Etimologicamente anziano significa ancien ano, ovvero avanti con gli anni.  Un giorno un giornalista televisivo chiese al suo collega Enzo Biagi, quando una persona poteva ritenersi anziana. Con la solita flemma accattivante, il professionista rispose: “Quando i ricordi superano le aspettative”. Non male! Nella parola “ricordi” c’è tutto un passato che non ritorna; nella parola “aspettative” c’è ancora un possibile futuro da consumare. Con una sola differenza: quel passato è certezza; l’aspettativa è per lo più uno scampolo di speranza. Guai però ad usare la parola vecchio! Il divario percettivo fra i due termini identificanti è abissale e istantaneo, soprattutto perché l’uno esclude l’altro. Una persona di una certa età la percepiamo anziana se, pur vivendo in una sorta di mascherata stanchezza, riesce a dare una continuità alla propria esistenza, conservando gran parte dei valori a cui ha creduto durante la fase costruttiva della sua vita. La consideriamo invece  vecchia, quando ci accorgiamo che la sua esistenza si trascina nella parziale o totale rinuncia della propria autonomia, fino al limite della rassegnazione.  L’anziano lo percepiamo quindi ancora produttivo; il vecchio lo vediamo passivo e bisognoso. Ecco perché oggi, a mio modesto avviso, a differenza di ieri, esistono due status: quello di anziano e quello di vecchio.                     Prima eri vecchio e basta! 

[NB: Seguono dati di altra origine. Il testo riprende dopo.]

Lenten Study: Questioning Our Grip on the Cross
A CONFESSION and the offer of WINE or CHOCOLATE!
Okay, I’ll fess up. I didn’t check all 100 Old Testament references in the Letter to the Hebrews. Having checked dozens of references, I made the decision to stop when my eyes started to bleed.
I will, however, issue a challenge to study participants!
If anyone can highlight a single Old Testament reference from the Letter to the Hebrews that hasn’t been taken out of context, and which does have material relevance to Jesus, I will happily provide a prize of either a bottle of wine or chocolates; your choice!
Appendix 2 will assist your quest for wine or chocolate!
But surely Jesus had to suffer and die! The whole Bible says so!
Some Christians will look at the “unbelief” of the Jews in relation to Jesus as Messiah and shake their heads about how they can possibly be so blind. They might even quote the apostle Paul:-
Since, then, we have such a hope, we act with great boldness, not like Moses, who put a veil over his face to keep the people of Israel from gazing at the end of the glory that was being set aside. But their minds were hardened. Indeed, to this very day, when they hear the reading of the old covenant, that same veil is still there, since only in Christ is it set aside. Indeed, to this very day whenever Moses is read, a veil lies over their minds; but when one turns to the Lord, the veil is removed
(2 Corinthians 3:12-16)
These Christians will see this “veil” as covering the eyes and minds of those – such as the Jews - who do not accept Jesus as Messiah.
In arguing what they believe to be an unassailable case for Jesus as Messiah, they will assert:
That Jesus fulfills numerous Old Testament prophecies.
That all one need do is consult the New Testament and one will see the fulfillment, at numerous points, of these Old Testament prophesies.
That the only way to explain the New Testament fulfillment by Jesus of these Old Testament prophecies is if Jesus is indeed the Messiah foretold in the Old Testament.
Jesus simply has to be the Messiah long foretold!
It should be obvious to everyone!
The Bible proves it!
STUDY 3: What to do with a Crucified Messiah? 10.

Anche se c’è un filo sottile che accomuna i due momenti, annodato dalla inesorabilità del tempo. Più il tempo passa, e più c’è il pericolo di entrare nel tunnel della solitudine, lasciando all’esterno l’indifferenza e l’ipocrisia. Tutto ciò non avviene in assoluto, ma sicuramente investe la grandissima fetta di soggetti interessati. Non è nemmeno sufficiente essere circondati dalle premure e attenzioni degli altri, quando il senso di frustrazione invade la propria interiorità, perché quando ci si richiude in se stessi, si è comunque soli! Dove porta tale stato d’animo?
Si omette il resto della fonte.